Gilmartin shook his head. “Just because we trusted d’Crispi doesn’t mean Duchesne is on the same level.”
As the debate continued, Sir Anthony lighted a second cigar. The smoke spiraled upward, but after a time the robust taste turned bitter i
n his mouth. He laid the cigar in the ashtray and waited impatiently. When at last they reached the point at which they began—regret for the way events had turned on them, but seeing no other way they could have been handled—he broke in. “So we’re in agreement we must continue our search for the files along the same lines?”
He watched each one. Which one would be lukewarm, damn Sansborough’s efforts with faint praise?

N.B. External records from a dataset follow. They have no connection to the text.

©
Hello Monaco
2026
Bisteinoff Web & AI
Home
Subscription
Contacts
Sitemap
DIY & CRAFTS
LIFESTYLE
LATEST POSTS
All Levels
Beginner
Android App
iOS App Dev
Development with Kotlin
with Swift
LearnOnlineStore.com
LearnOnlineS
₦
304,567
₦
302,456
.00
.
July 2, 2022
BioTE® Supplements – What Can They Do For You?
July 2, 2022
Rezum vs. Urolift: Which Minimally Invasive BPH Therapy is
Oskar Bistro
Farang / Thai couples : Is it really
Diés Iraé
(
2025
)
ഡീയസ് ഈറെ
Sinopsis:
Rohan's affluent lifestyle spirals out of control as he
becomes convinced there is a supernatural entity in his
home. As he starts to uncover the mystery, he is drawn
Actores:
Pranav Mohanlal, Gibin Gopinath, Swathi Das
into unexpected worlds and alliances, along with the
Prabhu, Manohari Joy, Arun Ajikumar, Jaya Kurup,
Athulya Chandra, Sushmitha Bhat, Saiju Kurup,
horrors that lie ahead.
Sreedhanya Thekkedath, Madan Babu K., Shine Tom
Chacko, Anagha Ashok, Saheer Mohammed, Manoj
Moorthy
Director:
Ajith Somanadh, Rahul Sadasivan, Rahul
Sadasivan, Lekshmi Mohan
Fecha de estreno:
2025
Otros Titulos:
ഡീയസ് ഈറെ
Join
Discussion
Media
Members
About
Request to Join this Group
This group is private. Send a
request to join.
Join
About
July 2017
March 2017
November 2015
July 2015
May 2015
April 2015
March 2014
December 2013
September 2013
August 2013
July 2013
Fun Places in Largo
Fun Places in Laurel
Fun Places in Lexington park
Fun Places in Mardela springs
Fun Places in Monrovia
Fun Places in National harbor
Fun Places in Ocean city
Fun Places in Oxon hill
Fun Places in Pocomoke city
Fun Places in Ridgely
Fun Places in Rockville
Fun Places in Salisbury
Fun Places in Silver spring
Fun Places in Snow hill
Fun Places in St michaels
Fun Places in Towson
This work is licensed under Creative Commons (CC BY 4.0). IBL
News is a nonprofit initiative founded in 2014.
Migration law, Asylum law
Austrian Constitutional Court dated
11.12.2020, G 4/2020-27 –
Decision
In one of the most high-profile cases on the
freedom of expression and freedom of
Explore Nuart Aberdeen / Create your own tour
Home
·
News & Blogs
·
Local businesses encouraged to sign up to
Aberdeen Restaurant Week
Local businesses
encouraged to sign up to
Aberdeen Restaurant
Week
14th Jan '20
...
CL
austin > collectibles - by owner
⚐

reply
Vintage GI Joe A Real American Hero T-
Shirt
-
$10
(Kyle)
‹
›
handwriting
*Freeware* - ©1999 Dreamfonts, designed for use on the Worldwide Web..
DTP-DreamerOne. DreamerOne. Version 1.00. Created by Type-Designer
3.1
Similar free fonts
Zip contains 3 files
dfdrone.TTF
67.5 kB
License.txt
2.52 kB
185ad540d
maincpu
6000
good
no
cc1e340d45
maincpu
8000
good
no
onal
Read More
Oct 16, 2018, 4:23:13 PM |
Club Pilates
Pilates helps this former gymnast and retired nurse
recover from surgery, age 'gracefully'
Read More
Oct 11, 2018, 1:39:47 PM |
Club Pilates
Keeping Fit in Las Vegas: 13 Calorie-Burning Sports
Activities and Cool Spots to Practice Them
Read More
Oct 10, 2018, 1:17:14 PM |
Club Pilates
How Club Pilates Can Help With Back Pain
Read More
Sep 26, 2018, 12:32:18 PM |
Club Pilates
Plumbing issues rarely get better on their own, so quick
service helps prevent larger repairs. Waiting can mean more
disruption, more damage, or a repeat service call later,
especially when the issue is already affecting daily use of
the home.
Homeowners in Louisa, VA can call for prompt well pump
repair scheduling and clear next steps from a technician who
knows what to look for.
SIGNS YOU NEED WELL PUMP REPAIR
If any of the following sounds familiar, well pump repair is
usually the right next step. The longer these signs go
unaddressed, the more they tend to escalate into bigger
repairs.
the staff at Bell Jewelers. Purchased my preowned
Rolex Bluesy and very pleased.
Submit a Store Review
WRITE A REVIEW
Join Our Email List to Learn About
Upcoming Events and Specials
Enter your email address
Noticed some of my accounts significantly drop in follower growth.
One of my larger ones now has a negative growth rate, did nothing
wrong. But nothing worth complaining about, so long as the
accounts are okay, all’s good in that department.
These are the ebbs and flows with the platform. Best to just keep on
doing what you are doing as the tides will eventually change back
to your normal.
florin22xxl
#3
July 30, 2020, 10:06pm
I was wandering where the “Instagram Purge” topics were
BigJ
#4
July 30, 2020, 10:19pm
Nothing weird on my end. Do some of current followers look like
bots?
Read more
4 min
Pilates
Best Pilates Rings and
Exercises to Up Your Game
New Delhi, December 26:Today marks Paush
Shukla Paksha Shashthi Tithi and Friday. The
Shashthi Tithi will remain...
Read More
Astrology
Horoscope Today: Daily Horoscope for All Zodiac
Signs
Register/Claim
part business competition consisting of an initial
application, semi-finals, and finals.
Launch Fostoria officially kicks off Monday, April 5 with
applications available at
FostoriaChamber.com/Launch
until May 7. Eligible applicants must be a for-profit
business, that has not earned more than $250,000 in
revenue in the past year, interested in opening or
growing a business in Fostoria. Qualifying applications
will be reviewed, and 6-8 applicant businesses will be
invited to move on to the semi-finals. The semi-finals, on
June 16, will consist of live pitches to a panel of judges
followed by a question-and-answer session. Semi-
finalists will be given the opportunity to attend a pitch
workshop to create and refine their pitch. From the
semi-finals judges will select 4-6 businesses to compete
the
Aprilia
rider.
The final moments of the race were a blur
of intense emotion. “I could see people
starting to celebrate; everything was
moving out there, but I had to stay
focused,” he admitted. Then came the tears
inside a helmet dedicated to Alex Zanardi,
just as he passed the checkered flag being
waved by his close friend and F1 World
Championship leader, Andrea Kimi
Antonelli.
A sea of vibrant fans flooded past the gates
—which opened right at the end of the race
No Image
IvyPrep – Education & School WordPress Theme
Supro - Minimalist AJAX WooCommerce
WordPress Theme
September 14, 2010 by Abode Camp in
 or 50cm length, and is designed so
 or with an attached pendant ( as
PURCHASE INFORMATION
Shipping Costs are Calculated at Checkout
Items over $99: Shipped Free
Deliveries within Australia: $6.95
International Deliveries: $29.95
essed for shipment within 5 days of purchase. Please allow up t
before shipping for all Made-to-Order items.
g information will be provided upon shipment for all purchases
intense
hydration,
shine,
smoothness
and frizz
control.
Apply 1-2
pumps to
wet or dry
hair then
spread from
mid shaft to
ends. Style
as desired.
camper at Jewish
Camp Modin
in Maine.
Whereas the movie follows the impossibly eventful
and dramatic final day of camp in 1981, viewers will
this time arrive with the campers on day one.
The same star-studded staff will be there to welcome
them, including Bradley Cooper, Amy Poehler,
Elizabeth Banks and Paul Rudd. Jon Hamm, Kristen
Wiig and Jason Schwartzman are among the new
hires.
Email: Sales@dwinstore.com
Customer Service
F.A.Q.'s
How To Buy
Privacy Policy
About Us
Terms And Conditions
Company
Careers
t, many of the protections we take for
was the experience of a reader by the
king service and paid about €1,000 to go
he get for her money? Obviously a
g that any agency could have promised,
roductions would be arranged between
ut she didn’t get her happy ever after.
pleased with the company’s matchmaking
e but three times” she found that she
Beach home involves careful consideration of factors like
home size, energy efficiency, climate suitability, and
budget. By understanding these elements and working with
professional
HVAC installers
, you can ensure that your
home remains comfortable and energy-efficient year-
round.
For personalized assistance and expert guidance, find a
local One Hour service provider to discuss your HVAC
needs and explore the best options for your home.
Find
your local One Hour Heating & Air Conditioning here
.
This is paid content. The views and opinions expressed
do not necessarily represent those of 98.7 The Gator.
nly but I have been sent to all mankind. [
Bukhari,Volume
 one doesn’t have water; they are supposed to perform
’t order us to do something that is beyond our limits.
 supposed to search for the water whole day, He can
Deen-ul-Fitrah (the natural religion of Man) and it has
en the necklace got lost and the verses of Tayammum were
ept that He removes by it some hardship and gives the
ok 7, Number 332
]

Inglethorpe exploded. “Dammit, we already made the decision! Why waste more time discussing it? The only question is, What do we do when we get them?”
“The files are too dangerous for anyone else to have,” Hornish repeated.
“Granted,” Sir Anthony agreed, and dropped his bombshell. “But I think, gentlemen, we must face a danger greater than the files or our blackmailer. That of danger to the Coil itself.”
There was complete silence, but Sir Anthony knew that in the back of their minds they had been thinking the same thing. That with Sansborough and Simon Childs completely out of their control and supervision, and Walker and Flores probably in the blackmailer’s hands, the future of the Coil itself was in jeopardy, with all that meant for them and their plans for the world’s future. For all but one, who did not care.
The Coil had not been founded to cause destruction. Far from it. In fact, one of its first members—Sir Anthony’s own father—had been deeply involved in Nikita Khrushchev’s rebuilding of central Moscow. When the Cuban missile crisis erupted in 1962, he insinuated himself into advising Khrushchev, eventually masterminding the letter that offered Washington a compromise and led to the Soviets’ withdrawal, averting nuclear war.
The previous year, an American member of the Coil made another significant contribution by shepherding the Peace Corps to life. In the late 1970s, the three European members delivered a major strike for democracy in fascist Spain by convincing and bribing Madrid legislators to legalize political parties.